Closely associated with the effort to maximize ECM adoption is the desire to satisfy a growing appetite for integrations to third-party productivity and practice-management software and systems. These integrations go further than plug-ins and add-ons to Microsoft Outlook and the Microsoft Office suite – which all of the advanced ECM solution providers in this space now offer as a matter of course. The ability to drag-and-drop or profile content to the DMS through Outlook, Word and the other Office programs is no longer an alluring differentiator – it is an expected standard.
Enterprise ECM integrations required today aim to support a seamless, more automated enterprise-wide configuration that connects the major functions of the law department or law firm – including time and billing, matter management, intellectual property management, accounts payable, ethical walls, Cloud-based collaboration, and the like – with the content management system at the core.

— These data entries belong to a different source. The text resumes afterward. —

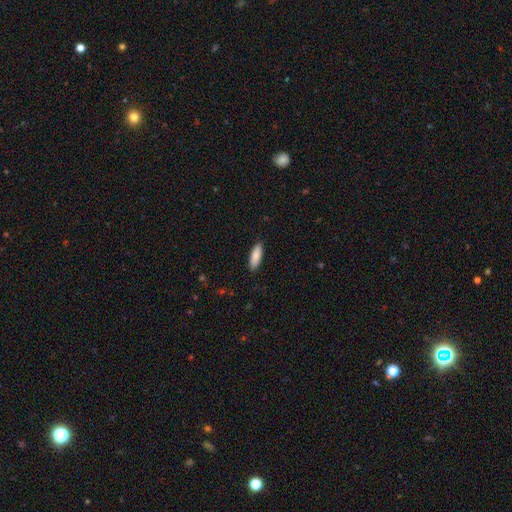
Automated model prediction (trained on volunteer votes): smooth-or-featured: smooth: 85% | featured or disk: 10% | star or artifact: 6%
  how-rounded: in between: 60% | cigar-shaped: 39% | round: 2%
  merging: none: 89% | minor disturbance: 9% | major disturbance: 2% | merger: 1%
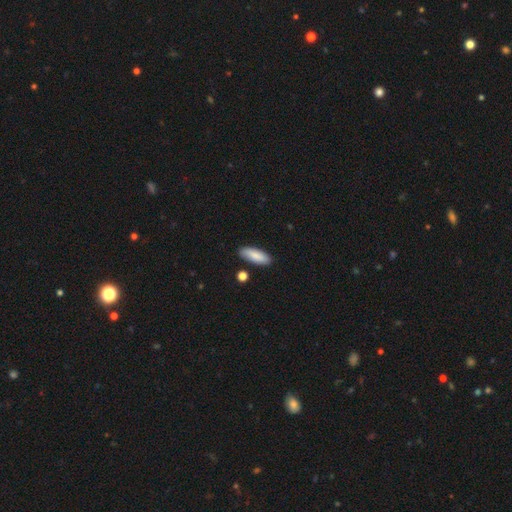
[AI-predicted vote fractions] A smooth galaxy with no disk features (84%) that is in between round and cigar-shaped (64%). Merging: none (84%).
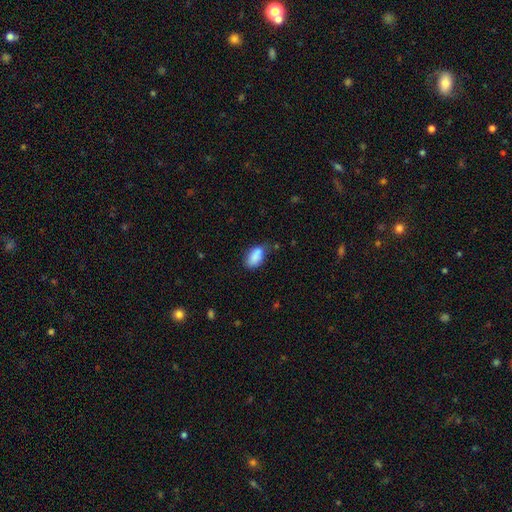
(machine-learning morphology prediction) This appears to be a smooth galaxy with no disk features (83%) that is in between round and cigar-shaped (89%). Merging: none (52%).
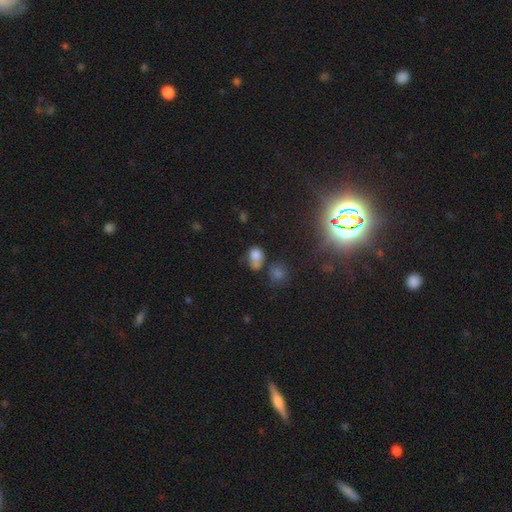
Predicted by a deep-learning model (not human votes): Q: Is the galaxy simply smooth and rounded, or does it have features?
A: smooth — 73%.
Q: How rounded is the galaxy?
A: in between — 57%.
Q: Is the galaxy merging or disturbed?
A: none — 37%.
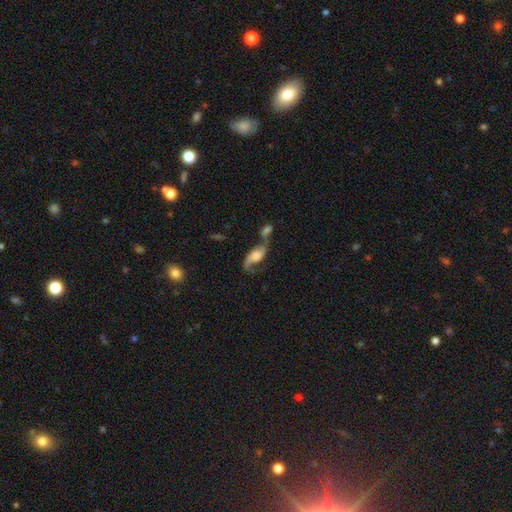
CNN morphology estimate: Overall: featured or disk (72%). Edge-on disk: no (91%). Bar: no (59%; weak 32%). Spiral arms: yes (91%). Spiral arm count: 2 (84%). Spiral winding: loose (73%). Bulge size: large (36%; moderate 25%). Merging: merger (46%; none 29%).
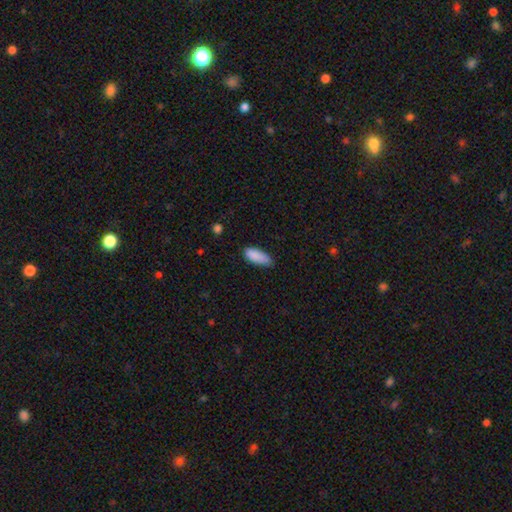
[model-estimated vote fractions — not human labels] Smooth or featured? smooth (89%)
How rounded? in between (78%)
Merging? none (67%)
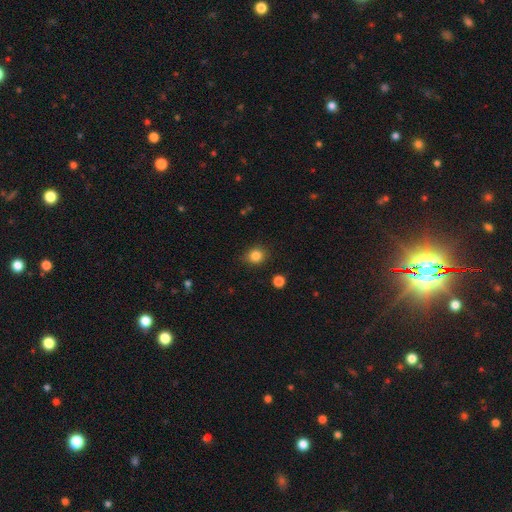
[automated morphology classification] type=smooth (84%); roundness=round (74%); merging=none (84%).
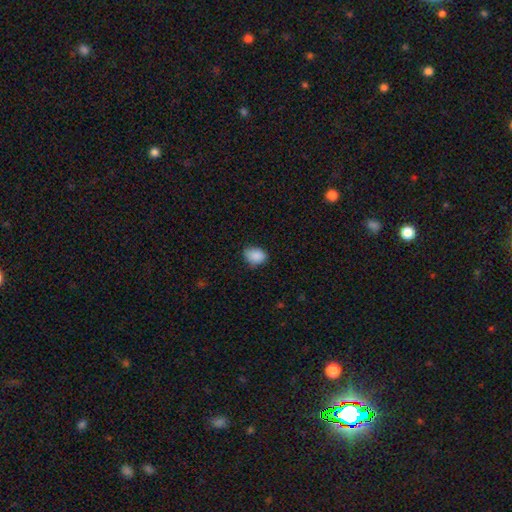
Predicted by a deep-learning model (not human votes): Smooth or featured? smooth (88%)
How rounded? in between (70%)
Merging? none (71%)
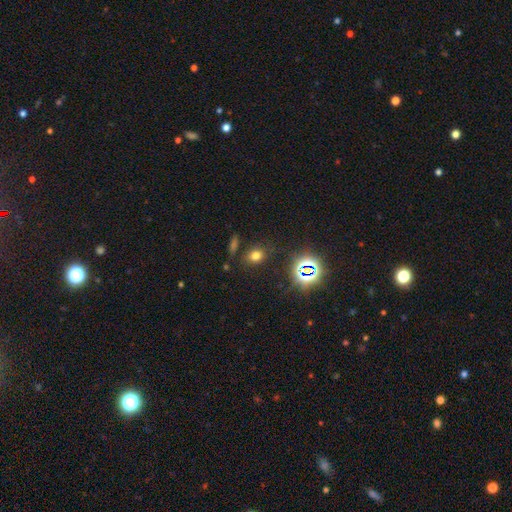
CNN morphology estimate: type=smooth (68%); roundness=in between (49%, tied with round); merging=none (81%).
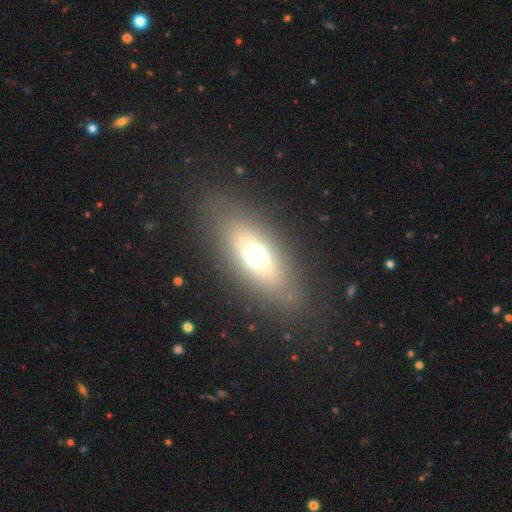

Today, ECM solution providers actively seek to partner with legal technology vendors and offer tight integrations for seamless data and process flow — the menu of integrations for several of our advanced solution providers today number in the hundreds. The advent of innovative platform solutions, such as open-source development platforms, REST APIs and the game-changing Content Management Interoperability Services (CMIS) have introduced into legal organizations easily accessible, powerful, workflow-driven content infrastructures to help them build highly customizable and complex integrations that address their specific needs.
Representing the highest level demonstrated to date, a full 87 percent of legal organizations today report they integrate their ECM system with at least one other third-party applications (Fig. 1). Perhaps more meaningfully, though, a majority also report that these integrations support and enhance their content and process workflows – a critical endorsement of the needs surrounding the single least mature capability of ECM in legal.
Another consequence of soaring volumes: the need to ensure accurate, quick and federated access to matter and project content. While legal organizations still desire matter-centricity as an organizing principle of content management, the process of profiling and classifying documents has become more complex and potentially time-consuming.
In point of fact, document management has long served as a content management technology that sat next to the content creation technologies; using the DMS required professionals to complete their work, and then move to another system to record that they completed it. This is an unnatural human process that’s been credited with long-standing adoption roadblocks.
The ability, then, to create custom fields and taxonomies, and apply them based on the dynamic profiling capabilities we can inure from existing practice management and productivity systems has become increasingly critical. The same holds for the establishment of dynamic views and access points that allow users to intuitively retrieve and track their data. The more “native” the application use paradigm, the greater the organization’s ability to capture – and understand – its content universe and institutionalize its knowledge.